Keeping your disability to yourself or denying its reality is your right. But asserting that right can cut you off from important opportunities and other rights you may need to assert. For better or worse, decisively identifying as disabled can open doors that are otherwise closed to people with disabilities. In some situations it can even be essential to survival.
Disability communities can be a source of help and support.
One of the most common ways people with disabilities avoid identifying as disabled is to deliberately steer clear of associating with other disabled people. But connecting and sharing experiences with at least some other disabled people can be helpful and enormously rewarding.
Connecting with disability nonprofits, like your local Center for Independent Living, or national organizations like the American Association of People with Disabilities can also provide opportunities to team up and work for substantive changes to make life better for people with disabilities.
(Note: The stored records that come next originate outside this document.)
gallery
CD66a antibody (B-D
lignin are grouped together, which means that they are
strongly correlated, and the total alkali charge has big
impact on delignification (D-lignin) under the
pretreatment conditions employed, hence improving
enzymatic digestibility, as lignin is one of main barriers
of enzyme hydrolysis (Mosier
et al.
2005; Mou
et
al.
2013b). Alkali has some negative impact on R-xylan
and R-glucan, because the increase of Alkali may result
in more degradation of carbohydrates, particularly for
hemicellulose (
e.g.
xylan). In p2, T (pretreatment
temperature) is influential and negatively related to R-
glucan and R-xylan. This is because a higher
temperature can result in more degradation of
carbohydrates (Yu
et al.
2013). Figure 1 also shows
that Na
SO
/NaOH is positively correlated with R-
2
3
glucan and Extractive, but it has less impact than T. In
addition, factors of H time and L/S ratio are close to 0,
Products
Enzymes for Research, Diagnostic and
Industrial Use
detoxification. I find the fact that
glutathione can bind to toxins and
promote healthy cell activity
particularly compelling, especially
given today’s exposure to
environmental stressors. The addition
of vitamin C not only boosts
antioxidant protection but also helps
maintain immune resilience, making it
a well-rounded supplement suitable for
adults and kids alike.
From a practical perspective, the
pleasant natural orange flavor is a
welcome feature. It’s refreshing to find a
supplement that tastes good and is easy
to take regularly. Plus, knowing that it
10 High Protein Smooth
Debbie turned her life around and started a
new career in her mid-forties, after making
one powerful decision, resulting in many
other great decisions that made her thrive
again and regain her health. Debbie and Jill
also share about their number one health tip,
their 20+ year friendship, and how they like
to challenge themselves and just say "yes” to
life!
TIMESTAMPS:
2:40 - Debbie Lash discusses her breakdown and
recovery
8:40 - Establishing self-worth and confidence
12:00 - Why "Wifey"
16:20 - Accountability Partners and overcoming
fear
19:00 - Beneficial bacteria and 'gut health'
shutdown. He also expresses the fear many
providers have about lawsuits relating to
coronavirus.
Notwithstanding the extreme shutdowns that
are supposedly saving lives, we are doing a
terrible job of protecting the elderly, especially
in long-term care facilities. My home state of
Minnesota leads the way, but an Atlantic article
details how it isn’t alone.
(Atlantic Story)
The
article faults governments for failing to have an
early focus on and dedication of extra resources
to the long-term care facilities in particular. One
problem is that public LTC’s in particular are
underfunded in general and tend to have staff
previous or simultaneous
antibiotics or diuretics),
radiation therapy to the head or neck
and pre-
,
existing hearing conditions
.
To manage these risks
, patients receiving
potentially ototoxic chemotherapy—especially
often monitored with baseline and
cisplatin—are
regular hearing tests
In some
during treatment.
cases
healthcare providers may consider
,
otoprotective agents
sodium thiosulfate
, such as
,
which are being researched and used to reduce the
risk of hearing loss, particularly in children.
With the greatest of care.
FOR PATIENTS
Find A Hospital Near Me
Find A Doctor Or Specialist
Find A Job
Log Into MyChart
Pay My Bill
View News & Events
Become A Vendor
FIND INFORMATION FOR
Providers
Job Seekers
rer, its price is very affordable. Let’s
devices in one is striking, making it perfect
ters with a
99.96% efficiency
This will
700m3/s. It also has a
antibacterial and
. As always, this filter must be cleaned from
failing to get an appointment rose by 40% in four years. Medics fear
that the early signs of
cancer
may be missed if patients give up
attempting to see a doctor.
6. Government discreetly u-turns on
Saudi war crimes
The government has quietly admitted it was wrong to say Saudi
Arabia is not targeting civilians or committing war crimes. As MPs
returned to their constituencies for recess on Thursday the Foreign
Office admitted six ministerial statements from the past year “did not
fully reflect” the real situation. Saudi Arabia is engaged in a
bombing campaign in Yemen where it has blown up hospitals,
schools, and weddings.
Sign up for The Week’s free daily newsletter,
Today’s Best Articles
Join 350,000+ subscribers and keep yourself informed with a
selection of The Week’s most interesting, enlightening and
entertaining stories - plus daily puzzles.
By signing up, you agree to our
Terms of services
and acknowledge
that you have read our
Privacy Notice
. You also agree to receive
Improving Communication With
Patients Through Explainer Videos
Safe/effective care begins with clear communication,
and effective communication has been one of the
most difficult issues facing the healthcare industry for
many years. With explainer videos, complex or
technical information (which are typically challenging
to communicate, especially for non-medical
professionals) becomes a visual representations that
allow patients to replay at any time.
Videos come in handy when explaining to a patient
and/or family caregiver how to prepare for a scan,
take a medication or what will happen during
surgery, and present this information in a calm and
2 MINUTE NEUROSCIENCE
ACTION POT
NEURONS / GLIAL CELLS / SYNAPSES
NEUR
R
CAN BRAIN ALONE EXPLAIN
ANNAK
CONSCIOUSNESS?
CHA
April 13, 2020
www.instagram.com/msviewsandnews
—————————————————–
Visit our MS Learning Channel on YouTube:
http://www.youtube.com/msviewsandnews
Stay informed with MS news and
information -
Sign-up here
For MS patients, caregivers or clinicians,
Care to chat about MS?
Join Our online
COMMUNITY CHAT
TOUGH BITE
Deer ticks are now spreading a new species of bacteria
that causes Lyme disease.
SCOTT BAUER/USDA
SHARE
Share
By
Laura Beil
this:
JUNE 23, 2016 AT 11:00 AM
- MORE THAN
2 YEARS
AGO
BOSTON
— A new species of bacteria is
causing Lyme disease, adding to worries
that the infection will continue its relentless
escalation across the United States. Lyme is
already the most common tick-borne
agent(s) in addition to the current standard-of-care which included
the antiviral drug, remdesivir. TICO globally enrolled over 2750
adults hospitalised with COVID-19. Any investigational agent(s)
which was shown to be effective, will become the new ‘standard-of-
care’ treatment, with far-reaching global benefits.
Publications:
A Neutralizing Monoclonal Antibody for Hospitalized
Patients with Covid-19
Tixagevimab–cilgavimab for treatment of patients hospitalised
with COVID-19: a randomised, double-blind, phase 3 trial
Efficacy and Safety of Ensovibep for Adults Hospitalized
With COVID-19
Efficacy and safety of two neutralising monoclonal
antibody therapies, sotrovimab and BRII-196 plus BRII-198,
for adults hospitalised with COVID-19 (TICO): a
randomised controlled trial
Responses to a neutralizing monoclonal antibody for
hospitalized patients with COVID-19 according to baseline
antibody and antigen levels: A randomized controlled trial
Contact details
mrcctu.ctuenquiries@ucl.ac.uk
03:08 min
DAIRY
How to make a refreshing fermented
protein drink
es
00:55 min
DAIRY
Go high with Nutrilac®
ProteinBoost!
And social media also offers tremendous opportunities to connect personally, trade advice and support, and contribute to disability activism.
Distancing yourself from other disabled people may seem like a good way to overcome disability and achieve mainstream inclusion. But cutting yourself off from fellow disabled people comes at a cost.
Clearly identifying as disabled can be a relief.
Struggling to ignore, overcome, or reject a disability you deal with every day will sooner or later create unsustainable inner conflicts. Most disabled people eventually come to realize that identifying as disabled doesn’t have to completely define you. Disability is only part of you, even if it’s an important part of you. Living with disability and ableism is hard enough without also fighting the very idea of disability itself, while your disabilities continue to intrude in your everyday life. Embracing your disability can be an important step towards feeling truly comfortable and at peace with yourself.
Whether your instincts lead you to distance yourself from disability or embrace it, the choice is and always should be fundamentally yours. It’s also essential for non-disabled people to understand and respect the different ways people with disabilities choose to present themselves.